The rule I usually use for symbol names is [a-zA-Z$_], this is like your unquoted strings except that I usually allow numbers inside symbols as long as the symbol doesn't start with a number.

[a-zA-Z$_]([a-zA-Z$_]|[0-9])*

A characters is just a short symbol. I don't think it needs to have its own rule, but if it does, then you need to insure that the string rule requires at least 2 characters.

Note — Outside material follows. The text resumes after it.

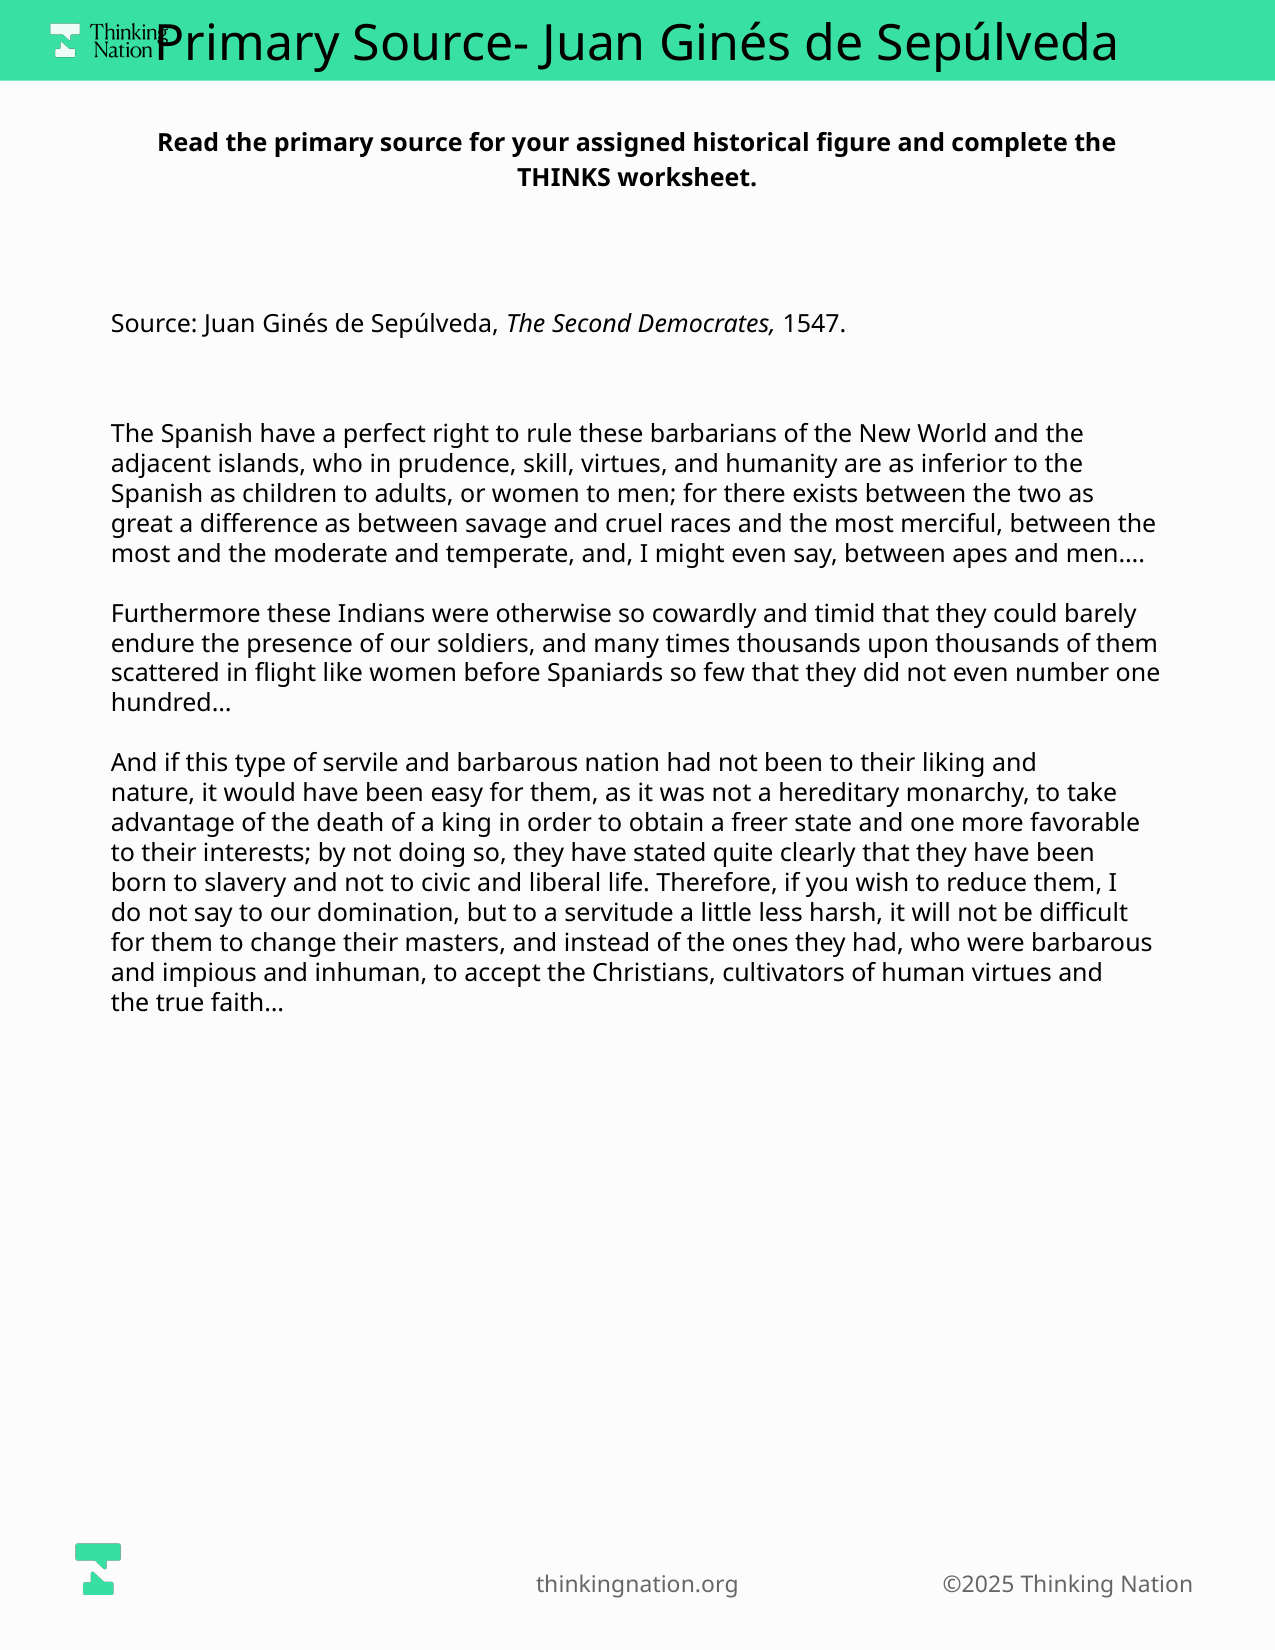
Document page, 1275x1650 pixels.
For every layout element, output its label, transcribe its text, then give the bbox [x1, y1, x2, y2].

[a-zA-Z$_]([a-zA-Z$_]|[0-9])+
John Knoeller
Fixed the mismatched square brackets, but no luck. However, I did manage to duplicate the issue with a shorter set of rules.
Zxaos
+1  A: 

When generating a lexer that's standalone (that is, not one with tokens that are defined in bison/yacc, you typically write an enum at the top of the file defining your tokens. However, the main loop of a lex program, including the main loop generated by default, looks something like this:

while( token = yylex() ){
    ...

This is fine, until your lexer matches the rule that appears first in the enum - in this specific case CDR. Since enums by default start at zero, this causes the while loop to end. Renumbering your enum - will solve the issue.

enum tokens{
            CDR = 1,
            CHARACTER,
            SET
    };

Short version: when defining tokens by hand for a lexer, start with 1 not 0.

Zxaos